__WHAT YOU NEED TO DO__
#1 Set down word for word the portion of the article on Syria that begins at the words "Secretary of State John Kerry Sunday" and ends after the words "for U.S. strikes.".
#2 In the records, rewrite the lines from the one containing "cyan square: moved 56 px left, 38 px up" through the end of the records, changing "purple triangle" to "orange triangle" and keeping everything else the same. Omit the pictures from your answer.

__SELECTED EXCERPT__

┏━━

Washington was Sunday engaged in a diplomatic offensive at home and abroad with U.S. President Barack Obama gearing for an all-out push to persuade skeptical Americans to back strikes against the Syrian regime.
With U.S. lawmakers returning Monday from a summer break and set to debate whether to approve limited U.S. military action in Syria, a crucial week looms for America with the U.S. commander-in-chief facing a defining moment in his two-term presidency.
Secretary of State John Kerry Sunday continued a diplomatic offensive in Europe to lay out the case against Syrian President Bashar al-Assad, accused of unleashing chemical weapons against his people last month, as the U.S. also seeks to build global support for U.S. strikes.
Assad, in a rare interview with a U.S. network, denied ordering the suspected August 21 attack on a Damascus suburb, and issued a veiled warning to the American people not to become militarily involved in the rebellion against him which has cost some 100,000 lives since it erupted in March 2011.
But after talks with Arab League leaders in Paris, U.S. Secretary of State John Kerry said: “All of us agree, not one dissenter, that Assad’s deplorable use of chemical weapons... crosses an international global red line.”
Kerry said a number of Arab countries were willing to sign a statement agreed by 12 countries of the G20 that called for a “strong” reaction to the alleged attack.
“Today we discussed the possible and necessary measures that can be taken,” he said, adding Saudi Arabia was among those who had signed on.
“They have supported the strike and they have supported taking action,” Kerry said.

┗━━

__TASK INPUT__

┏━━

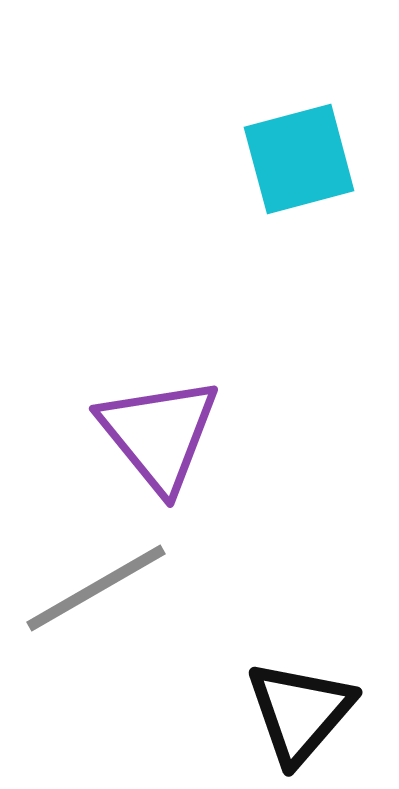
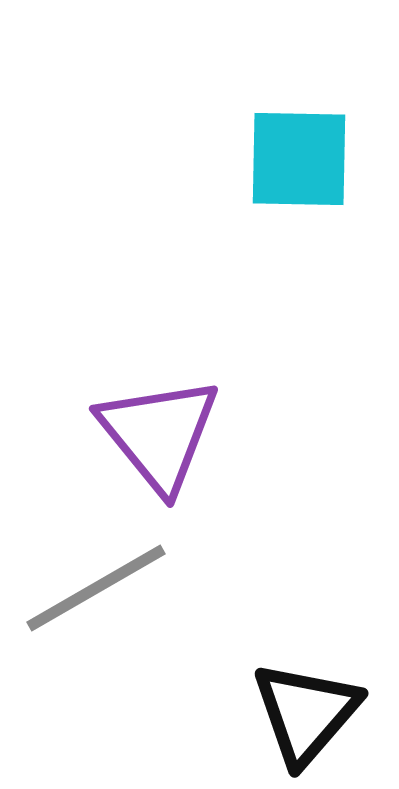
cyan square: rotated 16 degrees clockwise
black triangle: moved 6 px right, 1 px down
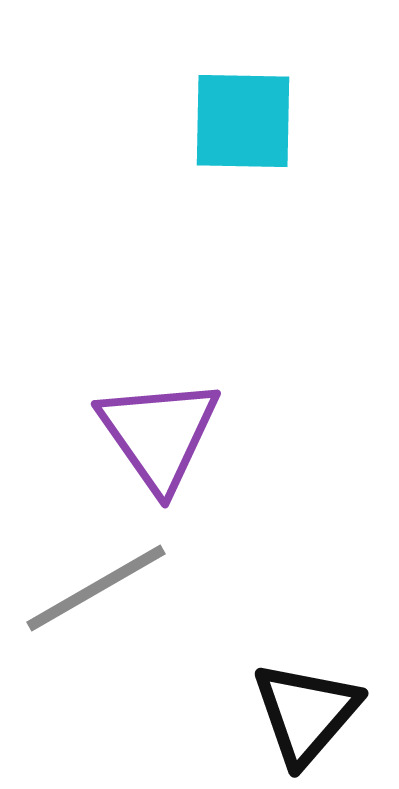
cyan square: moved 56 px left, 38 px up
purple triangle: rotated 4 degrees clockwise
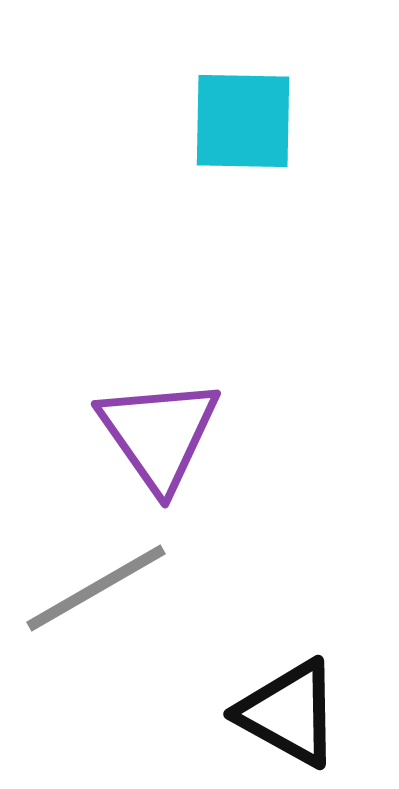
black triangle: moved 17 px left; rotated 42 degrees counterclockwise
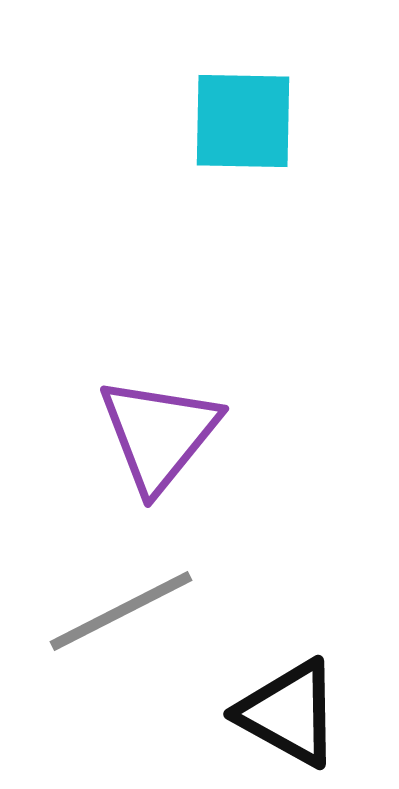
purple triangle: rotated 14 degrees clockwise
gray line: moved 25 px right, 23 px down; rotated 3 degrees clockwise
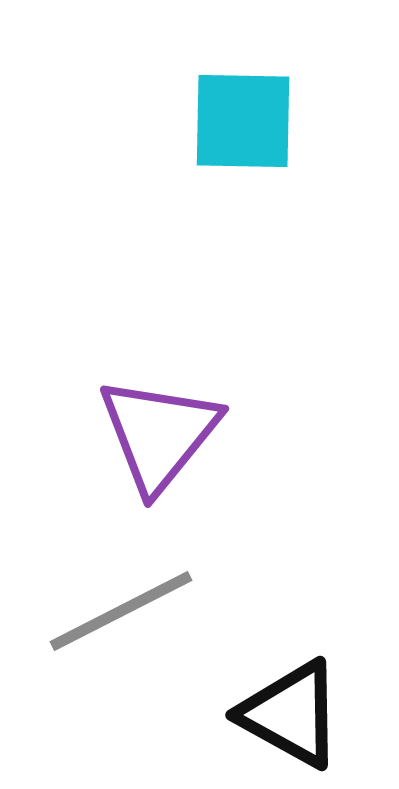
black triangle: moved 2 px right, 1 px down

┗━━

__ANSWERS GIVEN__
#1
Secretary of State John Kerry Sunday continued a diplomatic offensive in Europe to lay out the case against Syrian President Bashar al-Assad, accused of unleashing chemical weapons against his people last month, as the U.S. also seeks to build global support for U.S. strikes.

#2
cyan square: moved 56 px left, 38 px up
orange triangle: rotated 4 degrees clockwise
black triangle: moved 17 px left; rotated 42 degrees counterclockwise
orange triangle: rotated 14 degrees clockwise
gray line: moved 25 px right, 23 px down; rotated 3 degrees clockwise
black triangle: moved 2 px right, 1 px down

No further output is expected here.